I'll start with an opinion: chasing a pixel-perfect layout for HTML-based results in a tool like SAS Enterprise Guide -- that's probably more effort than it's worth. Of course SAS programmers who are accustomed to producing output for journals and other research are used to employing all kinds of tricks for RTF and PDF. But HTML is so dependent on browser, user display preferences, styles in CSS, etc. -- you can spend a lot of energy and still not achieve the result you want.
That said, in EG and SAS there are multiple factors that contribute to HTML appearance:
Style selection in EG preferences (using the CSS stylesheet), and you can see all of the options "previewed" in the Style Manager tool in the Tools menu. (Fun fact: I built that tool in the late 1990s for EG 1.0 and while it has been re-implemented because of technology change, it's pretty much the same as it was.)
Style template in ODS, which has the same name as the stylesheet-based thing you see previewed in the Style Manager. See the built-in styles with this program: proc template;
path sashelp.tmplmst;
list styles;
run;
You can define new styles with PROC TEMPLATE, and you can use PROC TEMPLATE to build new stylesheets that you can then add to the Style Manager in EG.

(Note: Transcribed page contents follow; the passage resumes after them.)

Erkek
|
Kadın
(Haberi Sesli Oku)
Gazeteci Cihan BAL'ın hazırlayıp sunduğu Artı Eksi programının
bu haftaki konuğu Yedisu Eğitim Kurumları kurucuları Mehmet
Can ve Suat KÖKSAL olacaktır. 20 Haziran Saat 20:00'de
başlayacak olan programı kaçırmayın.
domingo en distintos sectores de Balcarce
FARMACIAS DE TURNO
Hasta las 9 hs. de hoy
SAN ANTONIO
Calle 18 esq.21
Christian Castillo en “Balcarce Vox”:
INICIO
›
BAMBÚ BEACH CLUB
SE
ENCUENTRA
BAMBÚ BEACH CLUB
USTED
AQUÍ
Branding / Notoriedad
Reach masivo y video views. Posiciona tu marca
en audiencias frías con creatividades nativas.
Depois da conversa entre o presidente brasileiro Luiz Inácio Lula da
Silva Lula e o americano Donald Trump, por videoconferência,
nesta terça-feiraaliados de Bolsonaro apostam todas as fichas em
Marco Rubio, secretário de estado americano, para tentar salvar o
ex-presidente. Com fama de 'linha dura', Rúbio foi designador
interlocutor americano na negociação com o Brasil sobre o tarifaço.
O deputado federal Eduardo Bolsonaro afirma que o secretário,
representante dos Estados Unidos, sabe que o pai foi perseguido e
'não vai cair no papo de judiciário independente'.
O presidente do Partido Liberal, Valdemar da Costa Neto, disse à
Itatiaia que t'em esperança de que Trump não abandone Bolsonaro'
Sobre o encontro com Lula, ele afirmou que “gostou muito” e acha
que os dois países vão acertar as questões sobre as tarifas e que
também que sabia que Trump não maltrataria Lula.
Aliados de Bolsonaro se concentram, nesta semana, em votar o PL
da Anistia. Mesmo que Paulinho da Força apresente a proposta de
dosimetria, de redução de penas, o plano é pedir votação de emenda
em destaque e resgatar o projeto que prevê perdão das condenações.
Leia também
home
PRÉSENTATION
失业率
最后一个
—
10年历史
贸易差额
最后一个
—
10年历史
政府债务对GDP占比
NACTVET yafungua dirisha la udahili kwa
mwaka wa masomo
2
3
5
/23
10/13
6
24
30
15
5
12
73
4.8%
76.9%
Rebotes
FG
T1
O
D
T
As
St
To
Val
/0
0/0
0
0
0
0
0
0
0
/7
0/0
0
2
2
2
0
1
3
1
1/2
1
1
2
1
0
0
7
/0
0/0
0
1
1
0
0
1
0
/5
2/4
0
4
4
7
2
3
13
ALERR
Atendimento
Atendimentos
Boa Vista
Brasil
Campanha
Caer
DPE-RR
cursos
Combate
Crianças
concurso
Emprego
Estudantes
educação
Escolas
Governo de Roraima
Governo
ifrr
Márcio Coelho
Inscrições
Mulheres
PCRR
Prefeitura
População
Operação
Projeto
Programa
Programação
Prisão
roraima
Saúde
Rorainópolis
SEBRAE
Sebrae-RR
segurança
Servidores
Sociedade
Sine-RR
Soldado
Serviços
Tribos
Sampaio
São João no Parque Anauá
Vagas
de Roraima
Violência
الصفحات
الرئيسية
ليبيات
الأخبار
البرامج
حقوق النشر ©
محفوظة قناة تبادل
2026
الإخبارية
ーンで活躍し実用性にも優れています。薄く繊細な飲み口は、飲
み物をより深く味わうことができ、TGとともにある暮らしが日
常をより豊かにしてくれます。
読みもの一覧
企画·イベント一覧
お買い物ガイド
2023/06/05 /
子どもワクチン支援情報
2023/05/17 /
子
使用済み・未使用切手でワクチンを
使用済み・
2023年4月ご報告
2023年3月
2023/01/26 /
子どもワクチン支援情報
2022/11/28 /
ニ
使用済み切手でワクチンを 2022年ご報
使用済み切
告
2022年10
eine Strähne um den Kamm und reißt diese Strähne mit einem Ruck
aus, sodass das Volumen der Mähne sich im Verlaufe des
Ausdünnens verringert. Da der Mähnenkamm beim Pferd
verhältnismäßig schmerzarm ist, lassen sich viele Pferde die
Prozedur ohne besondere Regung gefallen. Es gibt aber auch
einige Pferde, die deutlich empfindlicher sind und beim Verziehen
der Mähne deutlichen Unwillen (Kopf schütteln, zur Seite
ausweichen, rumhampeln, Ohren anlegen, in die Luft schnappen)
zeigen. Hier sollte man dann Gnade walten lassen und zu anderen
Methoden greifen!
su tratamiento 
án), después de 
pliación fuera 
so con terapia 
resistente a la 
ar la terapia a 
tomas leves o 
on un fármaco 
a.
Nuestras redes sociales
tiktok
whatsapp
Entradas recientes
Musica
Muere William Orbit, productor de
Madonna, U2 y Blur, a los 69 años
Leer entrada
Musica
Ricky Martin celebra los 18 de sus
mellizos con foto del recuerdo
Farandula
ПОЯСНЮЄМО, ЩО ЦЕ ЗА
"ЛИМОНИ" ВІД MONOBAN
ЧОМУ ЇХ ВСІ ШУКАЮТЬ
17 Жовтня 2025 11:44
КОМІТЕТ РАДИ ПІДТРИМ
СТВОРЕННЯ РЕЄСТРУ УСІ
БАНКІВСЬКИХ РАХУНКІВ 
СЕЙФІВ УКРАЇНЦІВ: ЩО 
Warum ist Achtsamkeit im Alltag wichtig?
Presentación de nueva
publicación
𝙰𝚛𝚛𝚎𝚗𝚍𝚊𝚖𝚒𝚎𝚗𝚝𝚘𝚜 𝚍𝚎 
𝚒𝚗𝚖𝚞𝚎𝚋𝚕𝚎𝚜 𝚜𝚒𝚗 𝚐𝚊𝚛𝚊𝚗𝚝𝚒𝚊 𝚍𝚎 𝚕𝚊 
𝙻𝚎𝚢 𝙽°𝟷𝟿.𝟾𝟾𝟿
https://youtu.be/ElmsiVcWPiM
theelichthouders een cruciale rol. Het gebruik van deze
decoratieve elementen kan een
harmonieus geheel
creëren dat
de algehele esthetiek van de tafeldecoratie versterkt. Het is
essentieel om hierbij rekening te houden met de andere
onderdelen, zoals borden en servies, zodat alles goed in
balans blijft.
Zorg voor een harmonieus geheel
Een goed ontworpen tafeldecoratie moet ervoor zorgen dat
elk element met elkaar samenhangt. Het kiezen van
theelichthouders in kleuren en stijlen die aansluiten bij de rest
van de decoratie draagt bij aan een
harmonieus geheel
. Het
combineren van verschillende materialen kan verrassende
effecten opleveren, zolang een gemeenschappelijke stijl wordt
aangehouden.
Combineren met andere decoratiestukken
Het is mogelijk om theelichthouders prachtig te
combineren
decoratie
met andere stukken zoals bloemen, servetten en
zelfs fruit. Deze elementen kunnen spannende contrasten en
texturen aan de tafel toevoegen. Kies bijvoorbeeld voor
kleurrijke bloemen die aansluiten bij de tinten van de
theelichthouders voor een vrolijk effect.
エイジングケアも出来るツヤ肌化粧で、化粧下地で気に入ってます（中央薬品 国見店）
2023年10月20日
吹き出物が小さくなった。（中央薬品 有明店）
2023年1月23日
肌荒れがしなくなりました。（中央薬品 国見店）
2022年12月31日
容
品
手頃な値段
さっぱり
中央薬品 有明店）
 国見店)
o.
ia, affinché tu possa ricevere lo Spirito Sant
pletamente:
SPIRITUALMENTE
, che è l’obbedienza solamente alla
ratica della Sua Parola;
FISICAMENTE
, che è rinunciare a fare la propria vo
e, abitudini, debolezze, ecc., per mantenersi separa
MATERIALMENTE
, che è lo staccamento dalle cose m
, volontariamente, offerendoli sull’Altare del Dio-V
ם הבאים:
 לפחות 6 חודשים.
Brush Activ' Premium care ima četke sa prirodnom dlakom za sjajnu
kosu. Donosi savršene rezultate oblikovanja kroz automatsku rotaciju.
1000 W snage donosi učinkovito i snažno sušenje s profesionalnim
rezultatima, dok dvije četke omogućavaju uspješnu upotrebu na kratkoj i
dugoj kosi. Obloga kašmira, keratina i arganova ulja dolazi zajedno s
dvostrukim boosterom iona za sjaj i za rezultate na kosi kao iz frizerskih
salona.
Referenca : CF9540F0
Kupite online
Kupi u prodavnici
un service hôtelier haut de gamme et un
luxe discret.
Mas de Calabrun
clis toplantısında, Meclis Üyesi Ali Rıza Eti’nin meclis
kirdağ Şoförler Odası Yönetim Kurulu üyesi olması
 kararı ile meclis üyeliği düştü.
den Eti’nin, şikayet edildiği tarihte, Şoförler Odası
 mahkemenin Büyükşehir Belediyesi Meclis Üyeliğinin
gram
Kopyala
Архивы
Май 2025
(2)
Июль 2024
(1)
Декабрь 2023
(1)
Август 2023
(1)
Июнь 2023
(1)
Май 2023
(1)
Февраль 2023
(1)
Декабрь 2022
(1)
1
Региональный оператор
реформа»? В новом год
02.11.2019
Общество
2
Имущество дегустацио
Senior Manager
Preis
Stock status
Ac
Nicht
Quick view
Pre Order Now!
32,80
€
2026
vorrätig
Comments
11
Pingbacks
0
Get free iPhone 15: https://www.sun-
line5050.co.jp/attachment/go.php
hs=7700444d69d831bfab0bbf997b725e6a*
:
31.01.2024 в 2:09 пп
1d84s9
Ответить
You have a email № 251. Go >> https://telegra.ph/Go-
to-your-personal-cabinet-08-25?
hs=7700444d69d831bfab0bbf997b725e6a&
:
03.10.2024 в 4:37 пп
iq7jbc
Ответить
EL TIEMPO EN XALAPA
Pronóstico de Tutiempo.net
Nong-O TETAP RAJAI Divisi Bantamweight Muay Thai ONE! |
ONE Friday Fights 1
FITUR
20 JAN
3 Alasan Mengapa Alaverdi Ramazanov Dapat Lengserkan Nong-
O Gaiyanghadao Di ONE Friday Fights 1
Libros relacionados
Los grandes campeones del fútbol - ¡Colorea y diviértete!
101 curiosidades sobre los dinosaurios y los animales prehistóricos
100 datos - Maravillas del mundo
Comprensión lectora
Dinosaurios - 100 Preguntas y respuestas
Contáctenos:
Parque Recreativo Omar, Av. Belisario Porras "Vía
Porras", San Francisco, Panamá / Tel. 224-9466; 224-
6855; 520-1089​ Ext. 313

You can also edit/create a CSS file with the proper CSS classes, and use PROC TEMPLATE to read that in and create a SAS style template. You can find more doc in the ODS section of SAS documentation.
However, if you want to make style changes that everyone in a company can see/use in the same way, then you need to use PROC TEMPLATE to define and add to a central location, update the ODS template search path so it will be found when referenced, and then use EG's Style Manager to add it as an option to the selectable styles ("server-only style").